Geographic Representativeness of a Web-Based Smoking Cessation Intervention: Reach Equity Analysis
- PMID: 30355557
- PMCID: PMC6231756
- DOI: 10.2196/11668
Geographic Representativeness of a Web-Based Smoking Cessation Intervention: Reach Equity Analysis
Abstract
Background: Cigarette smoking is the leading cause of preventable death and disease in the United States. Smoking prevalence is higher in rural areas than in metropolitan areas, due partly to differences in access to cessation treatment. With internet use at 89% of all US adults, digital approaches could increase use of cessation treatment and reduce smoking.
Objective: We investigated the extent to which smokers from rural areas use a digital cessation resource. We compared the geographic distribution of registered users of a free Web-based smoking cessation program with the geographic distribution of US smokers.
Methods: We mapped user-provided ZIP codes to Rural-Urban Continuum Codes. A total of 59,050 of 118,574 users (49.80%) provided valid ZIP codes from 2013 to 2017. We used US National Survey of Drug Use and Health data from 2013 to 2017 to compare the geographic distribution of our sample of Web-based cessation users with the geographic distribution of US smokers. Reach ratios and 95% confidence intervals quantified the extent to which rural smokers' representation in the sample was proportionate to their representation in the national smoking population. Reach ratios less than 1 indicate underrepresentation.

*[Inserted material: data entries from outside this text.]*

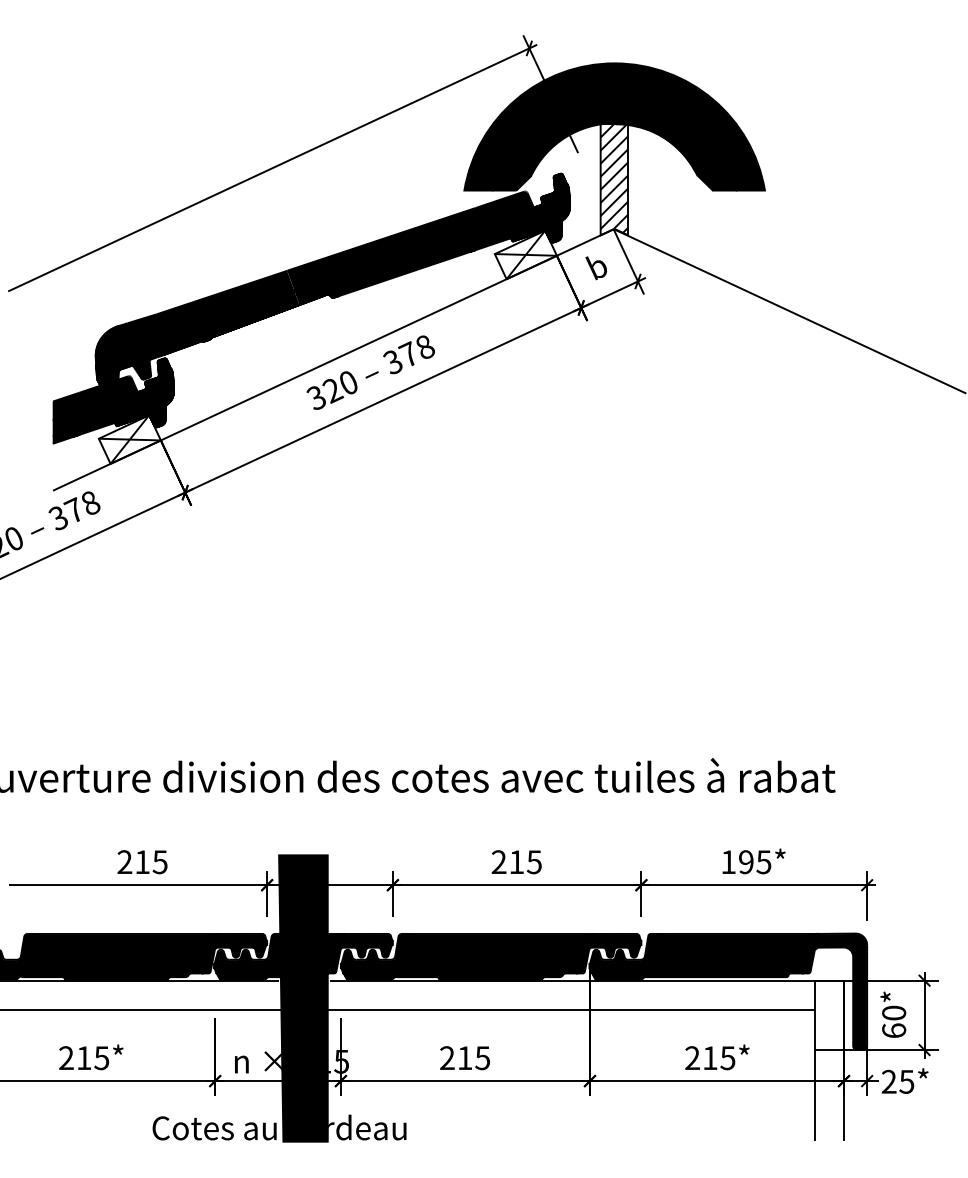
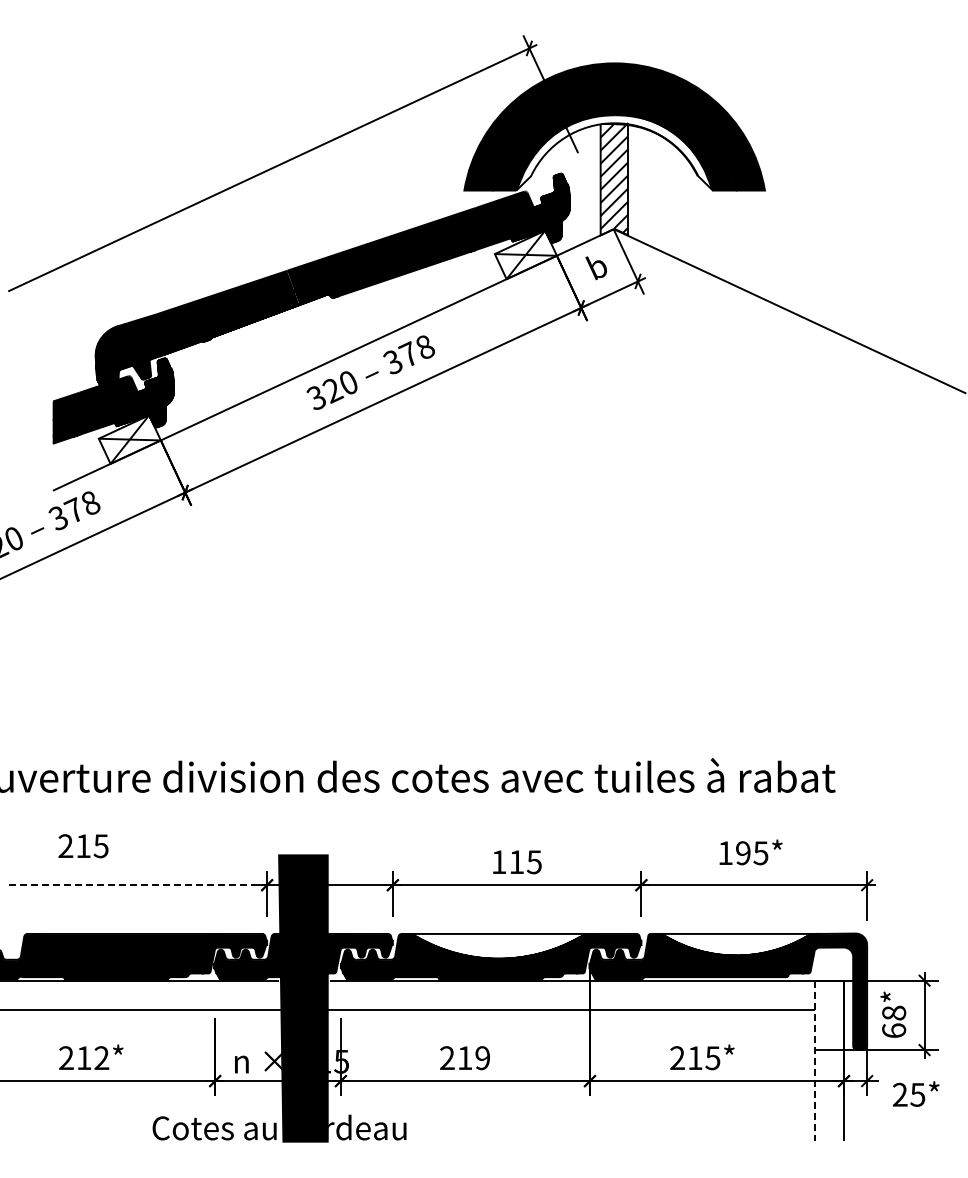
fill at (614, 152): present -> none
text at (498, 861): 215 -> 115
text at (753, 861) position: (753, 861) -> (750, 852)
text at (142, 862) position: (142, 862) -> (83, 846)
line at (141, 885): solid -> dashed
fill at (737, 944): present -> none
fill at (499, 946): present -> none
text at (894, 1012): 60* -> 68*
text at (717, 1057) position: (717, 1057) -> (702, 1057)
text at (101, 1058): 215* -> 212*
text at (482, 1058): 215 -> 219
line at (815, 1061): solid -> dashed
text at (905, 1080) position: (905, 1080) -> (916, 1093)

Results: Smokers from rural areas were significantly underrepresented in 2013 (reach ratio 0.89, 95% CI 0.87-0.91) and 2014 (reach ratio 0.89, 95% CI 0.86-0.92), proportionally represented in 2015 (reach ratio 1.08, 95% CI 1.02-1.14) and 2016 (reach ratio 1.03, 95% CI 0.94-1.14), and proportionally overrepresented in 2017 (reach ratio 1.16, 95% CI 1.12-1.21). Smokers from Large Metro areas were proportionally represented in 2013 and 2014 but underrepresented in 2015 (reach ratio 0.97, 95% CI 0.94-1.00), 2016 (reach ratio 0.89, 95% CI 0.85-0.94), and 2017 (reach ratio 0.89, 95% CI 0.86-0.91).
Conclusions: Results suggest that smokers from rural areas are more than proportionally reached by a long-standing digital cessation intervention. The underrepresentation of smokers from Large Metro areas warrants further study.

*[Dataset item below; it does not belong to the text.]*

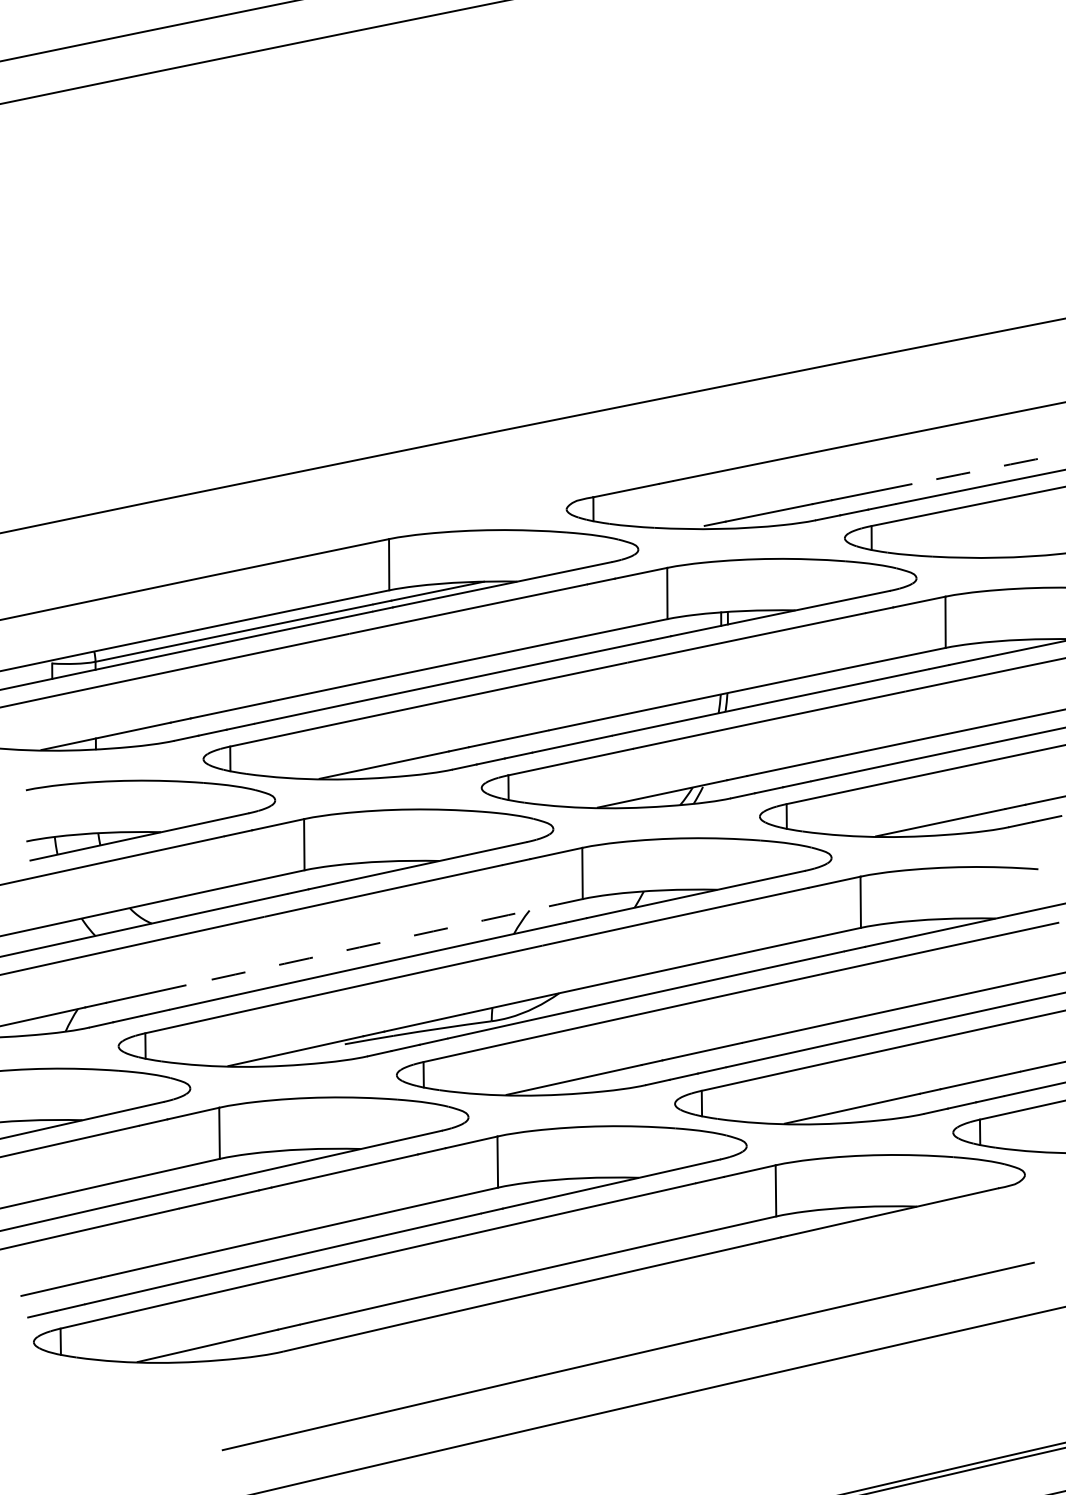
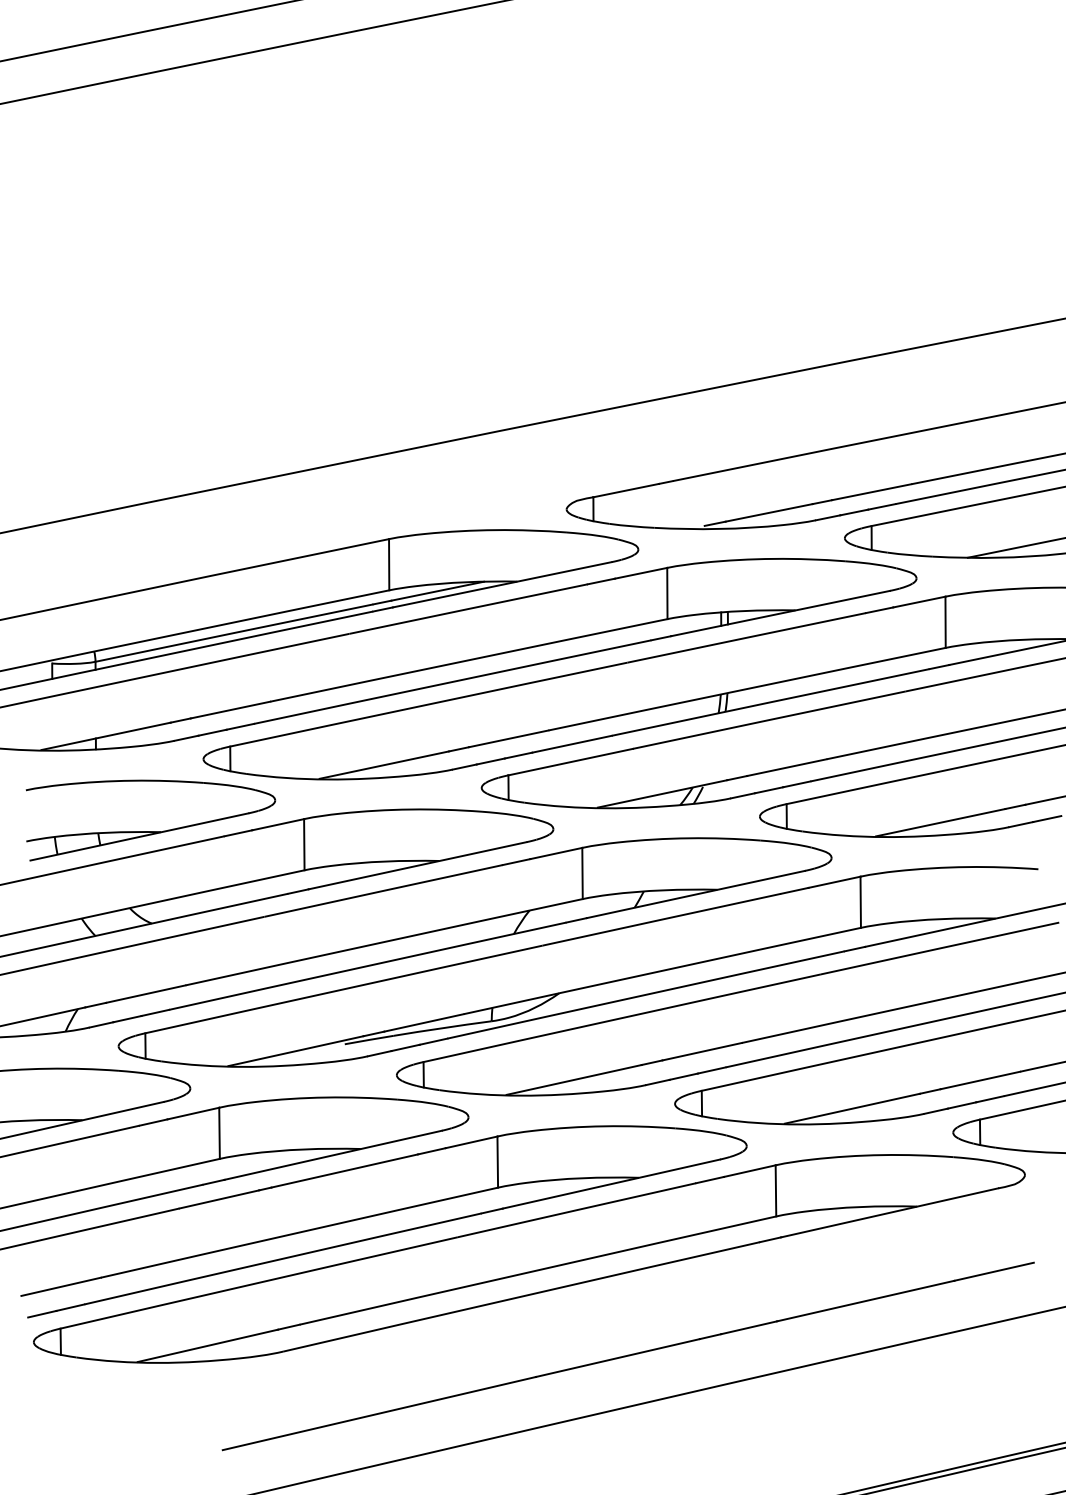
arc at (988, 468): dashed -> solid
line at (1014, 547): none -> present
arc at (384, 942): dashed -> solid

Keywords: health behavior; health equity; internet; population health; rural health; smoking cessation; telemedicine; urban health.
©Michael S Amato, Amanda L Graham. Originally published in the Journal of Medical Internet Research (http://www.jmir.org), 24.10.2018.
Conflict of interest statement
Conflicts of Interest: Both authors are employed by Truth Initiative, which runs BecomeAnEX and This Is Quitting, digital cessation resources available free to consumers and licensed to tobacco control clients.